Extracted information:
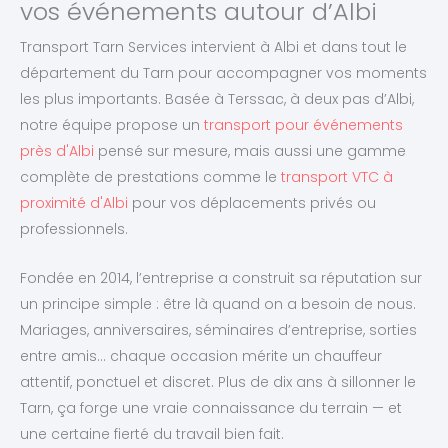
vos événements autour d’Albi
Transport Tarn Services intervient à Albi et dans tout le
département du Tarn pour accompagner vos moments
les plus importants. Basée à Terssac, à deux pas d’Albi,
notre équipe propose un
transport pour événements
près d'Albi
pensé sur mesure, mais aussi une gamme
complète de prestations comme le
transport VTC à
proximité d'Albi
pour vos déplacements privés ou
professionnels.
Fondée en 2014, l’entreprise a construit sa réputation sur
un principe simple : être là quand on a besoin de nous.
Mariages, anniversaires, séminaires d’entreprise, sorties
entre amis… chaque occasion mérite un chauffeur
attentif, ponctuel et discret. Plus de dix ans à sillonner le
Tarn, ça forge une vraie connaissance du terrain — et
une certaine fierté du travail bien fait.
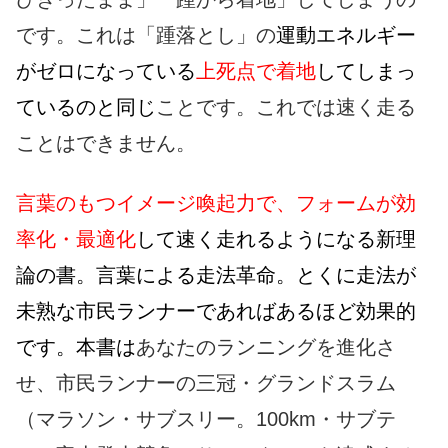
です。これは「踵落とし」の
運動エネルギー
がゼロになっている
上死点で着地
してしまっ
ているのと同じ
ことです。これでは速く走る
ことはできません。
言葉のもつイメージ喚起力で、フォームが効
率化・最適化
して速く走れるようになる新理
論の書。言葉による走法革命。とくに走法が
未熟な市民ランナーであればあるほど効果的
です。本書は
あなたのランニングを進化さ
せ、市民ランナーの三冠・グランドスラム
（マラソン・サブスリー。100km・サブテ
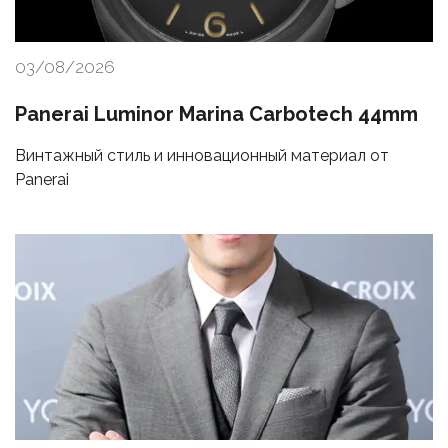
03/08/2026
Panerai Luminor Marina Carbotech 44mm
Винтажный стиль и инновационный материал от
Panerai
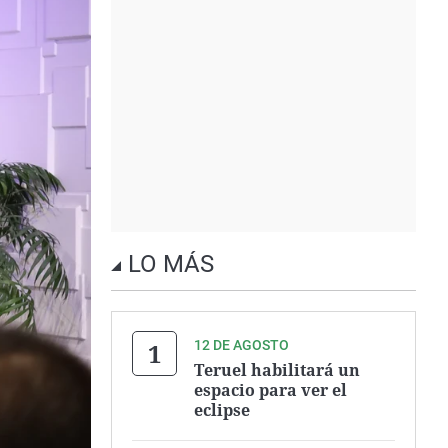
LO MÁS
12 DE AGOSTO
Teruel habilitará un
espacio para ver el
eclipse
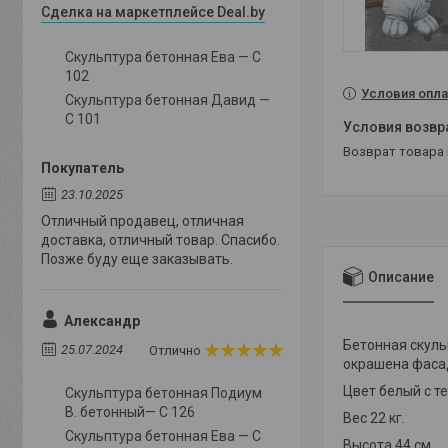
Сделка на маркетплейсе Deal.by
Скульптура бетонная Ева — С
102
Условия опла
Скульптура бетонная Давид —
С 101
возврат товара
Покупатель
23.10.2025
Отличный продавец, отличная
доставка, отличный товар. Спасибо.
Позже буду еще заказывать.
Описание
Александр
Бетонная скуль
25.07.2024
Отлично
окрашена фасад
Цвет белый с т
Скульптура бетонная Подиум
В. бетонный— С 126
Вес 22 кг.
Скульптура бетонная Ева — С
Высота 44 см.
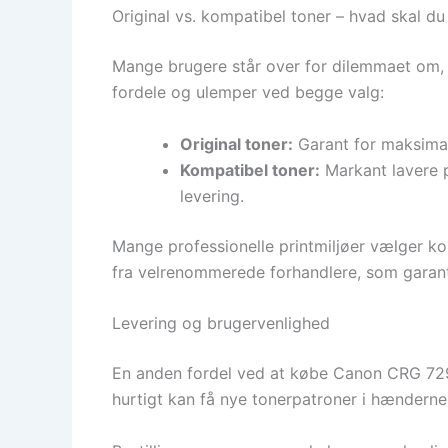
Original vs. kompatibel toner – hvad skal d
Mange brugere står over for dilemmaet om, h
fordele og ulemper ved begge valg:
Original toner:
Garant for maksimal 
Kompatibel toner:
Markant lavere p
levering.
Mange professionelle printmiljøer vælger ko
fra velrenommerede forhandlere, som garante
Levering og brugervenlighed
En anden fordel ved at købe Canon CRG 729 c
hurtigt kan få nye tonerpatroner i hænderne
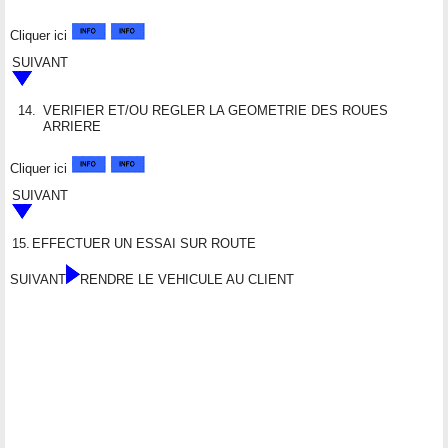
Cliquer ici
SUIVANT
14.
VERIFIER ET/OU REGLER LA GEOMETRIE DES ROUES
ARRIERE
Cliquer ici
SUIVANT
15.
EFFECTUER UN ESSAI SUR ROUTE
SUIVANT
RENDRE LE VEHICULE AU CLIENT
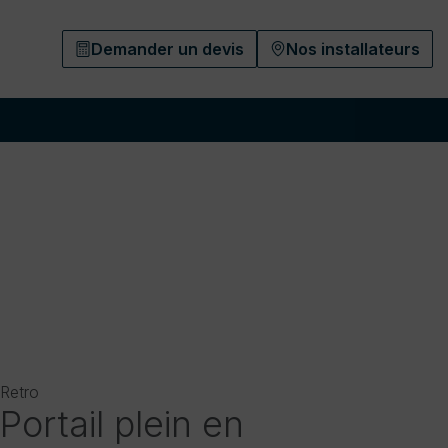
Demander un devis
Nos installateurs
Retro
Portail plein en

Directive: With the pictures omitted, set down each line exactly, starting at the first line of the records above and ending with the line that contains "Teruel habilitará un".

Answer below:
vos événements autour d’Albi
Transport Tarn Services intervient à Albi et dans tout le
département du Tarn pour accompagner vos moments
les plus importants. Basée à Terssac, à deux pas d’Albi,
notre équipe propose un
transport pour événements
près d'Albi
pensé sur mesure, mais aussi une gamme
complète de prestations comme le
transport VTC à
proximité d'Albi
pour vos déplacements privés ou
professionnels.
Fondée en 2014, l’entreprise a construit sa réputation sur
un principe simple : être là quand on a besoin de nous.
Mariages, anniversaires, séminaires d’entreprise, sorties
entre amis… chaque occasion mérite un chauffeur
attentif, ponctuel et discret. Plus de dix ans à sillonner le
Tarn, ça forge une vraie connaissance du terrain — et
une certaine fierté du travail bien fait.
です。これは「踵落とし」の
運動エネルギー
がゼロになっている
上死点で着地
してしまっ
ているのと同じ
ことです。これでは速く走る
ことはできません。
言葉のもつイメージ喚起力で、フォームが効
率化・最適化
して速く走れるようになる新理
論の書。言葉による走法革命。とくに走法が
未熟な市民ランナーであればあるほど効果的
です。本書は
あなたのランニングを進化さ
せ、市民ランナーの三冠・グランドスラム
（マラソン・サブスリー。100km・サブテ
03/08/2026
Panerai Luminor Marina Carbotech 44mm
Винтажный стиль и инновационный материал от
Panerai
LO MÁS
12 DE AGOSTO
Teruel habilitará un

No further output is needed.